The horror stories of old usually involve migrations which have maybe gone wrong, or have taken 10 times the length of time that was predicted because of some unforeseen problem. The truth is that there are probably as many horror stories involving Exchange mailbox archiving, and it boils down to being prepared, and having a good knowledge of each of the tools which are available.
Lots of choices
So if you're ever called in to help a customer migrate some terabytes of data from one file server to another, there is no need to cringe, and start praying. It's actually not that difficult, and there is a variety of tools available which can help with typical migrations. I know that some people would argue that no migration is a 'typical migration', they're all unique, but really, there are many aspects of migrations which can be simplified and summarised.
One of the crucial things to decide on in the migration is where the source of the migration will be.

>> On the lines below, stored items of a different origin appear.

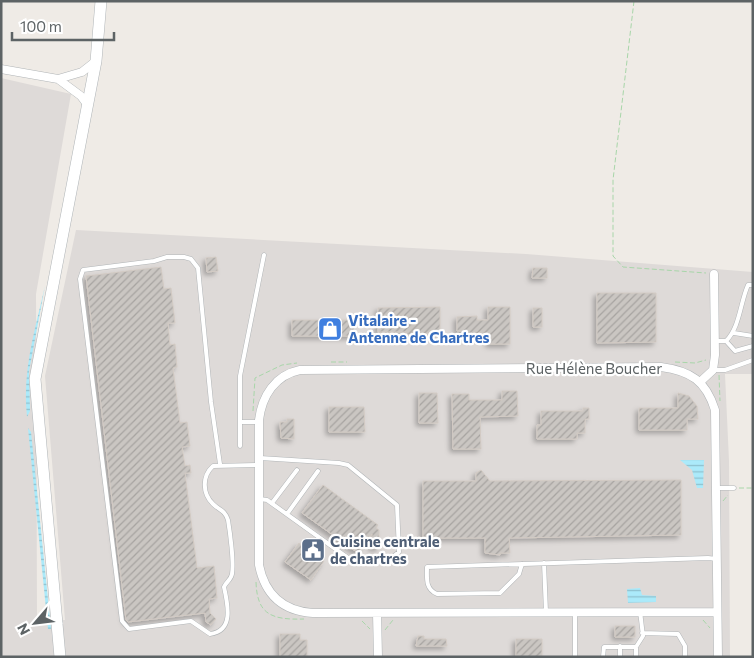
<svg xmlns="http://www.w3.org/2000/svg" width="754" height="658" font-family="Commissioner,sans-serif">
  <defs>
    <pattern id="water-rules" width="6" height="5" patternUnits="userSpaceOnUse" patternTransform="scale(1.25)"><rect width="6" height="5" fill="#abeafa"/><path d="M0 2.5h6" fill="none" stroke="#8ec1ce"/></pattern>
    <pattern id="building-hatch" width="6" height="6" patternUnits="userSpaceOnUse" patternTransform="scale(1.25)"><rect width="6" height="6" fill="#cac6c2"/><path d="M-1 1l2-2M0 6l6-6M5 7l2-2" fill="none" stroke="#a7a4a1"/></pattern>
    <filter id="shadow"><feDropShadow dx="-3" dy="3" stdDeviation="2.5" flood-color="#0004"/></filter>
  </defs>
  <rect width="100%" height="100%" fill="#efebe6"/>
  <path fill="#dedad8" d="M1,78L71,94L36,294L37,621L65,620L45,376L76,230L526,254L753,272V374H725L729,461L730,657H1Z"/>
  <path fill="url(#water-rules)" d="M45,286L29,371L30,411L27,417C22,371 35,330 45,286Z
    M28,428L31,432L51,629H48Z
    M680,460H704L703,488H697L692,470Z
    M640,588L642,595L656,596V602L628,603L627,589Z"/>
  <path fill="url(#building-hatch)" stroke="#d3cbc4" filter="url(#shadow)" d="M216,257L218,271L207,272L206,258Z
    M161,267L164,289L171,288L175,323H168L170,345L175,344L177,367L173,368L180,423L187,422L190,446L182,447L185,466L190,465L191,473H185L197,568L214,566L217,598L209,599L210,613L216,619L211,625L206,622L205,613L128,622L126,620L86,276Z
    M533,268H547V278H532Z
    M597,293H656V342L597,343Z
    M440,307V333L407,335L406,332H378V308Z
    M488,307H510V344H489L488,337H462V331H457V317L477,316V320H488Z
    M533,308H542V327H533Z
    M292,320H354V336H292Z
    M502,391H517L518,416L480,417L481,449H453L452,394H469V400H502Z
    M419,393H437L438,423H419Z
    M678,393L689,396L697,406L698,419H687V430H639V408H678Z
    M329,407H364L365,432H329Z
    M583,408H589V419H585V433H577V439H537V425H541V411H583Z
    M287,419H294V439L281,438L280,422H287Z
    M481,470L490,481L681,480V535L509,538L510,553H500V555L485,553V538H423V481H476V473Z
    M323,485L378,525L376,528L379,530V548H372V534L358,553L302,513Z
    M299,543L324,561L311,580L285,562Z
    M615,626H635V637H615Z
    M280,634H300V640H307V657H280Z
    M418,636H424V639H446L447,646H416Z
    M516,639H542V657H516Z"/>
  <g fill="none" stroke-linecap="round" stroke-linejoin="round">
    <defs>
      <path id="service" d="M734,333L753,336
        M715,341H726C740,327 740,303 748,285H753
        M726,341L735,351L753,346
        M713,370H725L753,360
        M240,422H259
        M240,446V376L264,255
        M260,458L339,463L348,465L397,505L399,552L390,559L348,558L267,500L260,499
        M220,464L211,402L198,268L191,259L184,257H167L154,261L83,270L80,279L122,621L129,629L191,621L210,634C234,631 228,605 224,587C226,582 231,580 232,574C234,562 230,532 228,520C225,510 219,510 213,504C202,493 202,476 213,466L259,465
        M717,488H734
        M272,503L297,470
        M287,514L318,471
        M544,563L546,612
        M522,564L519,574L500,593L437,594C425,589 427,578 427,567L708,558L717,559
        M575,612V657
        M642,633L678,634L685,646V657
        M620,646V657
        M603,657L604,647H636
        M636,657V647L643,636L640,611"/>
      <path id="minor" d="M1,69L58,79
        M87,104L81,96L58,79L82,72L96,61
        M700,382L713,370L715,355L714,274
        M717,612L313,613C283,611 265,595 259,565V420C262,396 275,375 300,370L661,367C691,371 706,381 715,410L718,657
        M377,613L378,657"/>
      <path id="secondary" d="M60,657L35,379L96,61L101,1"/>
    </defs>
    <use href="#service" stroke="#b1b5b7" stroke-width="5"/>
    <use href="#minor" stroke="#b1b5b7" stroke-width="9"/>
    <use href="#secondary" stroke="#b0b5b8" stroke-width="12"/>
    <path stroke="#a8d6a9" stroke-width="1" stroke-dasharray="5 2.5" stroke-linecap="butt" d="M634,1L613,180V256L623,267L706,273
      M331,362H347
      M675,362L695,363L706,360
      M719,375L720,401
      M253,411L255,378L282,365L297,363
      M739,488H753
      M723,501L728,495
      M256,582C257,615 272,620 304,619
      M703,620L710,628
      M362,621L370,629
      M385,630L393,620"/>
    <use href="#service" stroke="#fff" stroke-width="4"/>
    <use href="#minor" stroke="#fff" stroke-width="8"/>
    <use href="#secondary" stroke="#fff" stroke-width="11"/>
  </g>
  <defs>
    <symbol id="shop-square" viewBox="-11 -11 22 22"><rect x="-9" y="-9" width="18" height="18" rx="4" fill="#3f7fe0" stroke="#fff"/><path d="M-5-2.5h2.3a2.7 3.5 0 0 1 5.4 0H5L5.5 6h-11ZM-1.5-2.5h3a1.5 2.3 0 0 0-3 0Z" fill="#fff"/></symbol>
    <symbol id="civic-square" viewBox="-11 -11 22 22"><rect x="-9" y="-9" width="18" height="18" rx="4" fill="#5c6f8a" stroke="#fff"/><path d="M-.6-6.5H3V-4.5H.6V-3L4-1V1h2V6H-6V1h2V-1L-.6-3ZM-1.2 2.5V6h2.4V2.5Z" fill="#fff"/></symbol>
  </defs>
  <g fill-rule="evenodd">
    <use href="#shop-square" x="316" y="315" width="28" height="28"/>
    <use href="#civic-square" x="299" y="536" width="28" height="28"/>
  </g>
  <g text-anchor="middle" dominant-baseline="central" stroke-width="4.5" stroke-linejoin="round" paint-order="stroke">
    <g font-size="15" font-weight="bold" fill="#366cbe" stroke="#fff" text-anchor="start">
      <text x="348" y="320">Vitalaire -<tspan x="348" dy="17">Antenne de Chartres</tspan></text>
    </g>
    <g font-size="15" fill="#5d6365" stroke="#fff">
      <text x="594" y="368">Rue Hélène Boucher</text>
    </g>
    <g font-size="15" font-weight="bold" fill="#4e5e75" stroke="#fff" text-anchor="start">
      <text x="330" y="541">Cuisine centrale<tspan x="330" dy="17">de chartres</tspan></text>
    </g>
  </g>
  <rect width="754" height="658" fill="none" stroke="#5d6365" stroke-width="5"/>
  <g transform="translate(35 623) rotate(242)" stroke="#ffffff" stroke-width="4" paint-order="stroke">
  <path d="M0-4L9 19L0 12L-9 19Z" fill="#5d6365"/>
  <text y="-8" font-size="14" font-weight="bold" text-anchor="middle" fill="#5d6365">N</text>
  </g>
  <path d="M12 32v8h102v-8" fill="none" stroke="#5d6365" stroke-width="2.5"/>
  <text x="20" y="32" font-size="15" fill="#5d6365" stroke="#ffffff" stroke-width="4" paint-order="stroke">100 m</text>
</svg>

Will it be the Enterprise Vault archive which houses the archived copy of data, or will it be a set of source file servers? If it's the latter of these then there are three tools which come to mind which will help with a migration. These tools will all have pro's and con's and will help in varying degrees in accomplishing a migration in a reasonable time frame.
The two usual tools which will spring to mind are FSAUtility, and Robocopy. Both of these are any FSA consultant or administrators long-time friends.

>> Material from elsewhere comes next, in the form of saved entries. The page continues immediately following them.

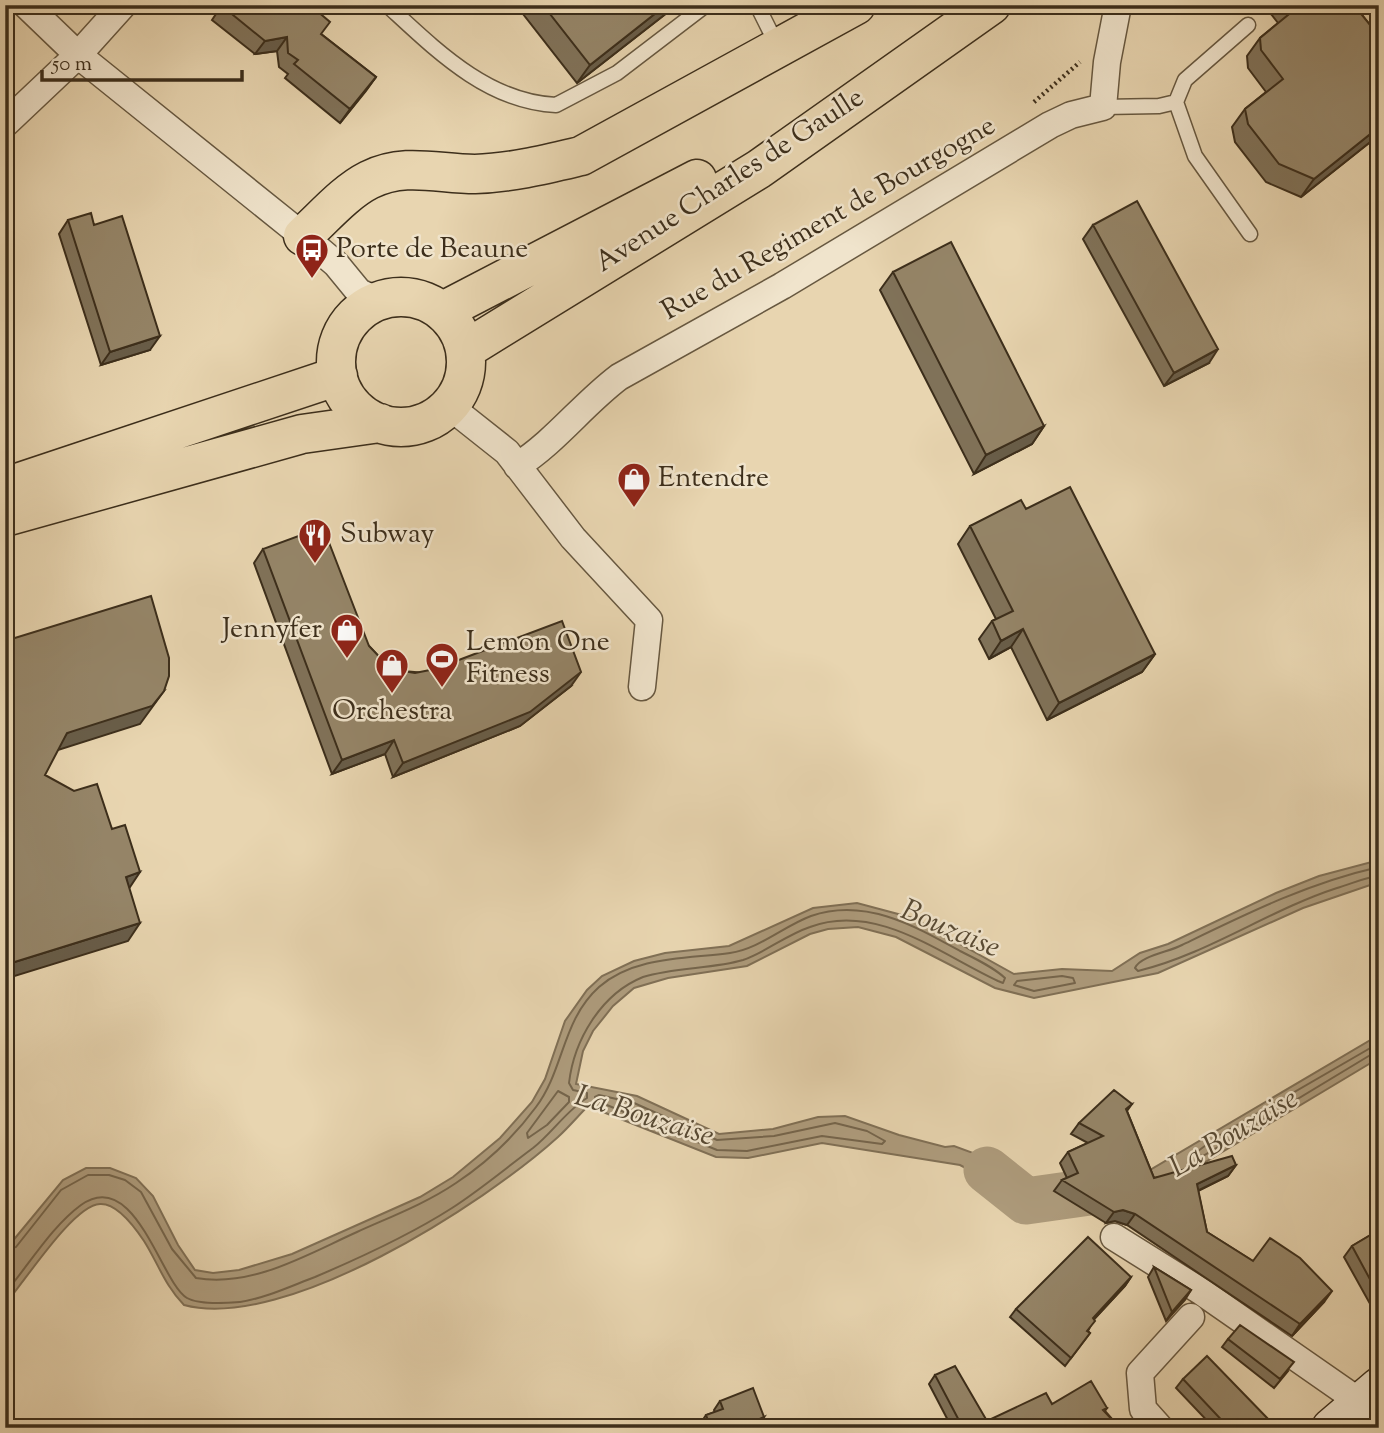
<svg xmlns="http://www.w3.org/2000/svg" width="1384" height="1433" viewBox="0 0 1384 1433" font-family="'Sorts Mill Goudy',serif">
	<rect width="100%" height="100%" fill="#e8d5b0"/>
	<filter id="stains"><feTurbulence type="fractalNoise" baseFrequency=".00286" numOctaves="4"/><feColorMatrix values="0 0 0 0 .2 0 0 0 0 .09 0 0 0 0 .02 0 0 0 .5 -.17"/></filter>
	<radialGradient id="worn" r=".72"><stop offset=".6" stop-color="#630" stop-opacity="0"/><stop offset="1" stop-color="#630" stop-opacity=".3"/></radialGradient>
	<path fill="#ae9c7d" stroke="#807056" stroke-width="2" d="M1379,860v22l-76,26 -145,65 -124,25 -39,-10 -99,-51 -38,-10 -30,2 -18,5 -63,32 -79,12 -34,10 -21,18 -20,25 -10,20 -7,33 61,12 82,38 54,-5 45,-12 27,-1 54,19 46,12 9,-1 30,11 41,36 13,4 6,14 -26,-7 -30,-24 -28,-15 -138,-22 -74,15 -32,-1 -128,-51c-10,10 -19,21 -30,31 -74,67 -273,195 -374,168 -19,-19 -26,-42 -40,-64 -8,-12 -27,-38 -44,-37 -27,1 -76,79 -95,100v-63l6,2 52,-63 23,-12h24l26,10 17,18 25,49 17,25 18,3 26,-3 53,-16 128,-57 33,-20 47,-39 32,-36 13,-23 20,-58 22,-31 15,-14 32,-15 31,-8 64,-7 84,-38 44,-5 56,15 101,56 48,-5 50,2 28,-18 28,-9 108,-51 43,-17z
		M1379,1035v23l-202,121 -26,9 -6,-15z"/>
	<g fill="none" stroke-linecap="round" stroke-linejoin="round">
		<path stroke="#75654c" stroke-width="2" d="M1379,867c-71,16 -133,47 -197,78 -13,7 -42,11 -47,23l3,3c70,-17 131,-61 199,-83 14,-4 28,-11 42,-12
			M1062,976l11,2 2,5 -41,8 -20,-6 3,-4z
			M1379,1043l-159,92 -22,16v4l5,1 169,-102 7,-1
			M558,1091l11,6v5l-22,23 -19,13 -1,-5z
			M599,1095l35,8 83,37 57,-4 61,-13 32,8 18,10 -3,3 -60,-8 -75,15 -30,-1 -120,-49 -2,-4z
			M5,1249l11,-2 45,-57 27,-15h21l16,5 16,12 31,57 24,29c56,10 112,-24 161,-46 33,-15 68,-28 99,-49 30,-20 58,-46 80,-76 28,-37 26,-87 63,-120 36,-31 87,-28 131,-34 29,-4 54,-27 81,-37 54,-19 104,10 149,35 16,8 33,16 45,27l-2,5 -5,-2c-58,-27 -122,-79 -188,-54 -24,8 -44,25 -67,33 -30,9 -68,7 -100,17 -42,17 -69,63 -74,106l4,7 14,3v5c-18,10 -36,36 -54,50 -27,20 -53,42 -81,60 -42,27 -90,49 -137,69 -24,9 -49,21 -75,25 -14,1 -41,3 -53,-4 -26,-15 -52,-132 -106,-93 -30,22 -52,60 -76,88"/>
		<path stroke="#ae9c7d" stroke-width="47" d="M987,1170l39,31 99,-14"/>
		<defs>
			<path id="service" d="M387,5c48,44 100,97 169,100l61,-32 89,-68
				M757,5l21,42
				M1176,102l19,54 55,78
				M1103,107l56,-1 17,-4 9,-22 63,-55"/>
			<path id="minor" d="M26,5l52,50 225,181 33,28 23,28 20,9
				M5,124l73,-69 45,-50
				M449,406l58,46 66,86 76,82 -7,67
				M517,466c39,-25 65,-61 102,-89l163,-91 268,-161 21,-10 32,-8 4,-45 11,-57
				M1114,1237l88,55 158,110
				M1160,1428l-17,-19 -3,-36 51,-56"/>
			<path id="secondary" d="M1331,1428l48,-41"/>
			<path id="primary" d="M303,236c20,-18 42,-44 66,-56 36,-18 69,-6 106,-6 36,-1 72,-10 106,-18l275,-151
				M336 362a65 65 0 1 1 130 0a65 65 0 1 1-130 0Z
				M443,311l254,-132
				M465,350l294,-181 232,-164
				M5,487l333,-111
				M5,517l297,-83 78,-11"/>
		</defs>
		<use href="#service" stroke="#675840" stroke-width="17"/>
		<use href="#minor" stroke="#675840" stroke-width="29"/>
		<use href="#secondary" stroke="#3c2e1b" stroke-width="41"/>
		<use href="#primary" stroke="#3c2e1b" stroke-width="41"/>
		<path stroke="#3c2e1b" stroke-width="4.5" stroke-dasharray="2 3.5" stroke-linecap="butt" d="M1034,102l46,-40"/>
		<use href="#service" stroke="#f0e4cc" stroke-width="14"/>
		<use href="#minor" stroke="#f0e4cc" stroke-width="26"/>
		<use href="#secondary" stroke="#f0e4cc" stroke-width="38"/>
		<use href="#primary" stroke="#e8d5b0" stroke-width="38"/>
	</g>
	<path fill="#807259" stroke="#3c2e1b" stroke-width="2" d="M222,5l99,29 55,43 -36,46 -55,-45 3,-4 -9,-7 -2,-16 -22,3 -43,-34z
		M516,5h161l-100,78z
		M1264,5h90l25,31v99l-78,62 -35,-15 -31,-40 -3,-15 13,-18 21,-17 -18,-24 -1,-12 13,-18 18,-15z
		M68,220l26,5 56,125 -49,15 -42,-131z
		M1093,225l116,138 -45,23 -81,-147z
		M893,272l151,154 -12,18 -58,30 -94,-184z
		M1026,509l129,145 -13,18 -95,48 -36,-73 -22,12 -10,-20 13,-18 4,-2 -38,-75 12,-18z
		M263,549l106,97 16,17 18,8 168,15 -51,40 -127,51 -8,-23 -53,20 -78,-211z
		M1132,1104l-5,7 27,67 82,-13 -8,11 -30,15 9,41 46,29 71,41 -32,34 -165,-111 -12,-4 -9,2 -52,-32 8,-11 5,-2 -7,-15 8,-11 20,-9 -17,-9 8,-11z
		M1379,1230v90l-35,-63 8,-11z
		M1154,1267l37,23 -25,31 -18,-44z
		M1131,1277l-6,9 -31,33 -6,12 2,2 -25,33 -55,-49 6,-8z
		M1228,1339l60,32 -14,17 -52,-41z
		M935,1375l52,46 65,-17 55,4 -2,3 15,17h-168l-23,-44z
		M1183,1379l90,45 -3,4h-56l-38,-40z
		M720,1401l44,16 -7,9v2h-55l-2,-4 6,-9 9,-3 -1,-2z"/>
	<path fill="#685d49" stroke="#3c2e1b" stroke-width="2" d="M666,5h11l-100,78 13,-18z
		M287,37l-10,14 -22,3 10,-13z
		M376,77l-10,14 -26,32 10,-14z
		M1379,127v8l-78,62 13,-18z
		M160,336l-10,14 -49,15 9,-13z
		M1218,349l-9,14 -45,23 10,-13z
		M1044,426l-12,18 -58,30 12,-19z
		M1023,629l-12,18 -22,12 12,-18z
		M1155,654l-13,18 -95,48 12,-17z
		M581,672l-10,14 -51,40 -127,51 10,-14z
		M164,691l-24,33 -85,27 12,-18z
		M394,740l-9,14 -53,20 10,-14z
		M140,872l-12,18 -2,-13z
		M140,923l-12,18 -123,38v-14z
		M1236,1165l-8,11 -39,19 8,-11z
		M1123,1210l12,4 -8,11 -12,-4 -9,2 8,-11z
		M1131,1277l-6,9 -38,41 6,-9z
		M1191,1290l-6,10 -19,21 6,-9z
		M1332,1291l-8,11 -32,34 8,-12z
		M764,1417l-6,8 -6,3 3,-7z"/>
	<path fill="#958568" stroke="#3c2e1b" stroke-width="2" d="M222,5h88l20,17 -9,12 55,43 -26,32 -56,-45 4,-4 -10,-7 -1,-16 -22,4 -43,-35z
		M543,5h123l-76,60z
		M1290,5h64l25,31v91l-65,52 -35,-15 -31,-40 -3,-15 38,-30 -22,-29 -1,-12 34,-28z
		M1137,201l81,148 -44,24 -81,-148z
		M91,213l3,12 28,-9 38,120 -50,16 -42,-132z
		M951,242l93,184 -58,29 -93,-183z
		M1070,487l85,167 -96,49 -36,-74 -22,12 -9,-20 21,-10 -43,-85 51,-26 5,9z
		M323,527l46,119 16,17 18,8 12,2 20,-4 127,-48 19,51 -51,40 -127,51 -9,-23 -52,20 -79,-211z
		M151,596l18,62v18l-5,15 -12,15 -85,27 -22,42 29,16 23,-7 15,45 13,-4 15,47 -14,5 14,46 -135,42v-324z
		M1114,1090l18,14 -6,5 28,69 78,-22 4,9 -39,19 10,48 46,29 17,-23 30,20 32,33 -32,33 -165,-110 -12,-4 -9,2 -52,-32 16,-7 -10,-21 35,-16 -24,-13z
		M1379,1230v66l-27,-50z
		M1088,1237l43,40 -38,41 2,3 -8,10 3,2 -19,25 -55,-49z
		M1154,1267l37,23 -19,22z
		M1240,1325l54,37 -14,17 -52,-40z
		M1207,1356l66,68 -4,4h-40l-46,-49z
		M955,1366l32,55 59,-28 6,11 39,-23 16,27 -4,2 17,18h-157l-28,-53z
		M753,1388l11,29 -9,4 2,7h-46l-5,-13 17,-6 -3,-8z"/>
	<defs>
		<symbol id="bus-pin" viewBox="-11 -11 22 30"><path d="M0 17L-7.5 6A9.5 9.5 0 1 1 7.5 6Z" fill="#8f2418" stroke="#f0e4cc"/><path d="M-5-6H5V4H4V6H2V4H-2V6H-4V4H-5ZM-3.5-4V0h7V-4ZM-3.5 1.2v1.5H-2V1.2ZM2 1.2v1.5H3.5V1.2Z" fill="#fff"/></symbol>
		<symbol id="shop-pin" viewBox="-11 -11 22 30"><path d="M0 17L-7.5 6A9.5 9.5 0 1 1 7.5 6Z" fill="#8f2418" stroke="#f0e4cc"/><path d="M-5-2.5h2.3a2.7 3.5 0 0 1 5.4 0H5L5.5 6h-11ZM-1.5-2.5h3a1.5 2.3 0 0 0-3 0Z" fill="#fff"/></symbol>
		<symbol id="restaurant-pin" viewBox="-11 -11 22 30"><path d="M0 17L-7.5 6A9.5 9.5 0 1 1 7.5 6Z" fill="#8f2418" stroke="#f0e4cc"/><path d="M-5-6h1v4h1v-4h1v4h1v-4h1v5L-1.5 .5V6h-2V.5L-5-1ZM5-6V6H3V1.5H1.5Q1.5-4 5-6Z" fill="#fff"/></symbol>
		<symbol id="stadium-pin" viewBox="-11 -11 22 30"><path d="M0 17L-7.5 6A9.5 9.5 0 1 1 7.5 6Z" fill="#8f2418" stroke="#f0e4cc"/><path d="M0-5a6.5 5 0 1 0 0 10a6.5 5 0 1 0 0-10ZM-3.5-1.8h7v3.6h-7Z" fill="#fff"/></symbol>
	</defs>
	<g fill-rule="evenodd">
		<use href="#bus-pin" x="293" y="231" width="38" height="52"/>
		<use href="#shop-pin" x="615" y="460" width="38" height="52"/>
		<use href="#restaurant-pin" x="296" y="516" width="38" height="52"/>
		<use href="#shop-pin" x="328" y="611" width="38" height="52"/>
		<use href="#stadium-pin" x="423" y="640" width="38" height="52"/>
		<use href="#shop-pin" x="373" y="646" width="38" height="52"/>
	</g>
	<g text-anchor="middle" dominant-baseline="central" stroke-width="5" stroke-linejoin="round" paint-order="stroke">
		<g font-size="28" fill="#3c2e1b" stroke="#f0e4cc">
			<text transform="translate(730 181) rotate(-33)">Avenue Charles de Gaulle</text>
			<text transform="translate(829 219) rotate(-30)">Rue du Regiment de Bourgogne</text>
		</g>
		<g font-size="28" fill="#3c2e1b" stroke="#f0e4cc" text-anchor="start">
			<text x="336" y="250">Porte de Beaune</text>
			<text x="658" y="479">Entendre</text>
			<text x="340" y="535">Subway</text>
			<text x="322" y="630" text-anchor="end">Jennyfer</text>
			<text x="466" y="643">Lemon One<tspan x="466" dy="32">Fitness</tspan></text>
			<text x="392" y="712" text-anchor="middle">Orchestra</text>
		</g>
		<g font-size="30" font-style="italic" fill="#584a34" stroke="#f0e4cc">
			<text transform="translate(950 930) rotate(23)">Bouzaise</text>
			<text transform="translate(644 1117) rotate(17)">La Bouzaise</text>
			<text transform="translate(1234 1134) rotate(-31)">La Bouzaise</text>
		</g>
	</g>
	<rect width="1384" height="1433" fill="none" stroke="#e8d5b0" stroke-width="28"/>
	<rect x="7" y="7" width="1370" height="1419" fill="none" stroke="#3c2e1b" stroke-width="3.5"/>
	<rect x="14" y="14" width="1356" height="1405" fill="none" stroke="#3c2e1b" stroke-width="2"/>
	<path d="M42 70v10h200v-10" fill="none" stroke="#3c2e1b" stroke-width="3.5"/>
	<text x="52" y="70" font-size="21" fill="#3c2e1b" stroke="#f0e4cc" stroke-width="5" paint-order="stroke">50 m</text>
	<rect width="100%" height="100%" filter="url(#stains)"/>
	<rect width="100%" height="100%" fill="url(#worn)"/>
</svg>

Using FSAUtility in my opinion hasn't ever really be a truly great experience. Being command line based does have some advantages in that you can script it if you need to, but it doesn't provide a very good level of feedback. It is though, the de-facto method for doing most things relating to migrations of archived items, and has several other features like being able to recreate shortcuts/placeholders, which is sometimes necessary.
Robocopy has been around the IT world forever, or so it seems. It fundamentally does a great job of copying data from A to B, via a command line interface. It has some great filtering capabilities including the option to copy offline files if needed (or exclude them, if that's needed)
Both of these though have some serious disadvantages in my opinion. The two mains ones are that they are hard to schedule, and it's hard to see the progress of the migration. This is where our tool, FSA Migrator, came in to existence, and it can help with several migration scenarios.
Using FSA Migrator
FSA Migrator is a graphical tool which can help with some types of migration. It uses the source file server as the source of it's information, so if you want to use the source archive as the source, then FSA Migrator can't currently assist you with that. This is really the reason behind thinking about, discussing, and deciding which will be the 'master' source of the file migration - archive or file server.
FSA Migrator builds up a picture of the source file server during a background scan, and then the migration of offline, and online files can take place on differing schedules, and with different amounts of load placed on the source file servers. It's even possible to re-ingest the data as it is migrated. This can be back in to the same Enterprise Vault environment or a new one.
All of this is wrapped up in a nice, easy-to-understand, user interface. It can be seen at a glance where the migration currently stands, and allows you to see how much of the online (non-archived) and offline (archived) data has already been migrated. Take a look at the screenshot below:
We've also done several rounds of testing and seen that FSA Migrator can be considerably faster than the 'bare' tools of FSA Utility and Robocopy.
It is no longer necessary to be worried when it comes to the prospect of migrating Enterprise Vault FSA data. There are several critical tools that you can add to your arsenal such as:
- FSA Utility
- FSA Migrator
These can be used sometimes on their own, and sometimes in conjunction with each other, to perform almost any type of FSA migration. Provided the source of your migration is the source file server, it's possible to get a fantastic graphical user interface allowing simple and in-depth reporting to be performed when using the FSA Migrator from QUADROtech, and, it is also very fast in doing the migration.